I laughed, too. It was hard to resist Leafie's enthusiasm. “And Rooster Jim says summer's worse than spring!” I exclaimed.

“He's right there.” Leafie wiped her brow. “I'd rather slip and slide than sizzle any day.” She pointed to herself. “So though I've no horse, I could stand to water this old beast.”

“I can heat up some coffee real quick,” I said. “And if you don't mind beans—” The ground rumbled and rolled as I stepped out of the barn. “What on earth?” I glanced around and saw the cause of the reverberations.

Several riders, maybe as many as six, pounded across the prairie. Ahead of them, at breakneck speed, they drove a cow. She zigged and zagged, frightened by the men and horses. Then she turned and bolted down the coulee. Right toward my cabin.

“No!” I screamed. “Watch out!”

The riders didn't slow. Now I could see there were four of them. Four horses and a cow bearing down on my home.

“Stop! Stop!” I ran toward them.

Ropes of saliva swung from the frantic cow's mouth. Her eyes rolled up in her head. All I could see were whites. I don't think she could even see me.

“Stop!”
I screamed at the top of my lungs. I thought I heard a rider laugh. Still they thundered toward my home. They were going to drive that cow right through it!

Ka-boom!
An explosion went off behind me. I whirled to see Leafie there, cocking the shotgun to fire again.
Ka-boom!

The lead rider pulled up short. He raised his arm in the air, signaling the others. They swung around, almost as one rider, and rode off, the cow forgotten. Its frantic pace slowed and it trotted to a halt beyond the house, sides heaving.

I realized I'd been holding my breath and let it go. “Who were they?” I wiped sweating palms on my overalls. “Do you think they'll come back?”

Leafie squinted. “If they get a burr in their britches about something, they will. But I don't expect you've got anything to worry about. Stay out of their way. That'd be my advice.” She handed me her gun.

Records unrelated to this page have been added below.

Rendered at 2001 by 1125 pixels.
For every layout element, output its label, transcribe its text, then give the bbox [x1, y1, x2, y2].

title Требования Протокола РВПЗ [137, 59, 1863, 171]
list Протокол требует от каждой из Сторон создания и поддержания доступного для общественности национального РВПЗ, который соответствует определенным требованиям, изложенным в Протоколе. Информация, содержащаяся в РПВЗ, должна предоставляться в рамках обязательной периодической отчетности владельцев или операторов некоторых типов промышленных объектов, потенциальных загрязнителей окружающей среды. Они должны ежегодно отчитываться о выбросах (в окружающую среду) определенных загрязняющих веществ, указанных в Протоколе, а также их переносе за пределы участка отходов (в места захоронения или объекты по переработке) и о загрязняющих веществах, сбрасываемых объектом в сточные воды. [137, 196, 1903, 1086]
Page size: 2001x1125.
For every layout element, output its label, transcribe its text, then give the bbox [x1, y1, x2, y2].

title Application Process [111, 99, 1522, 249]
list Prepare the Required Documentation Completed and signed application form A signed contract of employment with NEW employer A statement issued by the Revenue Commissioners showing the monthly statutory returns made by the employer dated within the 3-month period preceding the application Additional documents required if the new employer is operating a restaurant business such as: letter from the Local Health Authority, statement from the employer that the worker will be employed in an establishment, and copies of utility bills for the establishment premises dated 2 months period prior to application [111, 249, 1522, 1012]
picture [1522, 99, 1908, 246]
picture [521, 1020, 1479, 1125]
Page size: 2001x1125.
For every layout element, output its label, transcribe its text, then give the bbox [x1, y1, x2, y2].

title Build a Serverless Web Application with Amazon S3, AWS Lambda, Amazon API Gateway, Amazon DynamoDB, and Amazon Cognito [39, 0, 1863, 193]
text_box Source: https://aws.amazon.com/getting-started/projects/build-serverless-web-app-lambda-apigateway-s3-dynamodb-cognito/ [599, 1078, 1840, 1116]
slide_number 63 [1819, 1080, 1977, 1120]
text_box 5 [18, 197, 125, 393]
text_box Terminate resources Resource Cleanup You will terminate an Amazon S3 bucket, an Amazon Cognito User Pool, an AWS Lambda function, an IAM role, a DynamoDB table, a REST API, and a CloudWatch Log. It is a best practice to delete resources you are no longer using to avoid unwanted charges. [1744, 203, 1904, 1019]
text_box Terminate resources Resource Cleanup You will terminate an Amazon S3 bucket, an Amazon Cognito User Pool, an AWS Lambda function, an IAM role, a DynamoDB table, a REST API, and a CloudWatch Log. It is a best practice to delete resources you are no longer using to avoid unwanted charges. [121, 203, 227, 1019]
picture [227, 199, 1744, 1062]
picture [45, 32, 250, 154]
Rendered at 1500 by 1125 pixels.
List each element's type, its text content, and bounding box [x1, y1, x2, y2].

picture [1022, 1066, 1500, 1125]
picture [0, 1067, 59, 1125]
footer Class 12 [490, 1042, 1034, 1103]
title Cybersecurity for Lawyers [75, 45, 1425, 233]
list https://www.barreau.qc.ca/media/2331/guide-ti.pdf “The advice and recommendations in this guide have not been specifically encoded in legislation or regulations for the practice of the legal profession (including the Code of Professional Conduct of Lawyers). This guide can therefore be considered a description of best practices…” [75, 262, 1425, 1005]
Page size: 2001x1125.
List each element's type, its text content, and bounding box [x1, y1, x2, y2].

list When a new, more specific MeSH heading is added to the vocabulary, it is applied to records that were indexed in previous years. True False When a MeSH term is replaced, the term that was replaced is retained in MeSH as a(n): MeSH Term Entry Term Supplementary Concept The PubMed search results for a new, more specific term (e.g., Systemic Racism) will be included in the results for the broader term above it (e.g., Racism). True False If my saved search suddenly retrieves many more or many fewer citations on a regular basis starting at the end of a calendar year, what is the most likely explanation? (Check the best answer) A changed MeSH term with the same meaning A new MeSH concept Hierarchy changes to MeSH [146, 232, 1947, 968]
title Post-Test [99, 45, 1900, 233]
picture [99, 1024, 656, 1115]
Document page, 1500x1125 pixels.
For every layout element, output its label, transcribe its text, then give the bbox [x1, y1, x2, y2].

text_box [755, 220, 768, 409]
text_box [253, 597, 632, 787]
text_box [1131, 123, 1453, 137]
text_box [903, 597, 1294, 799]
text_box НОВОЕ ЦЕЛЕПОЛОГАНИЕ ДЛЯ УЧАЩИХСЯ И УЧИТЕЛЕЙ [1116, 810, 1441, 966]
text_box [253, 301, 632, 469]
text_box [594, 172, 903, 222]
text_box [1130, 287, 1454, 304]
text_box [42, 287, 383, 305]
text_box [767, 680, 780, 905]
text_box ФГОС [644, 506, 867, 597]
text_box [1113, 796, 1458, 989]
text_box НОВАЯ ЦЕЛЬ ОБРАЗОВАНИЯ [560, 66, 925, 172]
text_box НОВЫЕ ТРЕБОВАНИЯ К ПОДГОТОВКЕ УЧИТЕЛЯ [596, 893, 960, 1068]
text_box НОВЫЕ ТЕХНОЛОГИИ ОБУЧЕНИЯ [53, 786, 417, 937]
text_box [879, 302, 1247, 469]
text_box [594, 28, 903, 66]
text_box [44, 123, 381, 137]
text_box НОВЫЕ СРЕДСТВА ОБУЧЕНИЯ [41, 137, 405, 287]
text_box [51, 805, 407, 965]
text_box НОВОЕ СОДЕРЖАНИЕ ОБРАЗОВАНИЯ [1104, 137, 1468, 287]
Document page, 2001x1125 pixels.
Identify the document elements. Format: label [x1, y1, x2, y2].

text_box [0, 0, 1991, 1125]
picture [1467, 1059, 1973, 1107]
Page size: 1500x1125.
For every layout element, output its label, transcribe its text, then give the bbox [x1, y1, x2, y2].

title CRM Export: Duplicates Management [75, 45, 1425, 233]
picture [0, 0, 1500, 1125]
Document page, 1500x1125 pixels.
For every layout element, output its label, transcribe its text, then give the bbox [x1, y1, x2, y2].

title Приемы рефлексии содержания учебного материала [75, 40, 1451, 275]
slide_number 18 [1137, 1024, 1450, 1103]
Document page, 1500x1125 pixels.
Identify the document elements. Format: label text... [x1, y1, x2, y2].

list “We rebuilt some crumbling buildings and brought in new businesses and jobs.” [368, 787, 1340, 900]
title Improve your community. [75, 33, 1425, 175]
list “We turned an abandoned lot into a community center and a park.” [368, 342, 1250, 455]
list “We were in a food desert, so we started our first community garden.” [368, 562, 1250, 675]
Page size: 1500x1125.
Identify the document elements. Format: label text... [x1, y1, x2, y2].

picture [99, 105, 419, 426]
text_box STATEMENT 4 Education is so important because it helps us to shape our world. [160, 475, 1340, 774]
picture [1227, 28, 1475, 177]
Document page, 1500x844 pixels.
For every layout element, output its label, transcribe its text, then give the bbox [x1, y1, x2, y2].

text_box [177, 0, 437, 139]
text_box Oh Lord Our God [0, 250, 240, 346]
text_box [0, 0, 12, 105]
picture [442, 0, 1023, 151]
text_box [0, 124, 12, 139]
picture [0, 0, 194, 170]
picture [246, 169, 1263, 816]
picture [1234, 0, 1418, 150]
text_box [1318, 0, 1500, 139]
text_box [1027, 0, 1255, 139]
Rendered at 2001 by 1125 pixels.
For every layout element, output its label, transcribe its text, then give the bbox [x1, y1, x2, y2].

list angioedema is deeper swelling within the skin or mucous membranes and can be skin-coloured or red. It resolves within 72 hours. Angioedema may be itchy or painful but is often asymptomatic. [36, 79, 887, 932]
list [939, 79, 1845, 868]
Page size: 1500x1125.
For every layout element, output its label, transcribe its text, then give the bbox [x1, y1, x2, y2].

“We better water that poor thing.” Leafie strode over, fearlessly grabbed the cow's heavy leather collar, and led it to the barn. “You've got a guest, Violet.”

I followed, carrying the gun in shaking arms. “What was that all about?” I sank down against Uncle Chester's chest.

She shook her head. “The last thing this county needed was Traft Martin on that so-called Dawson County Council of Defense.”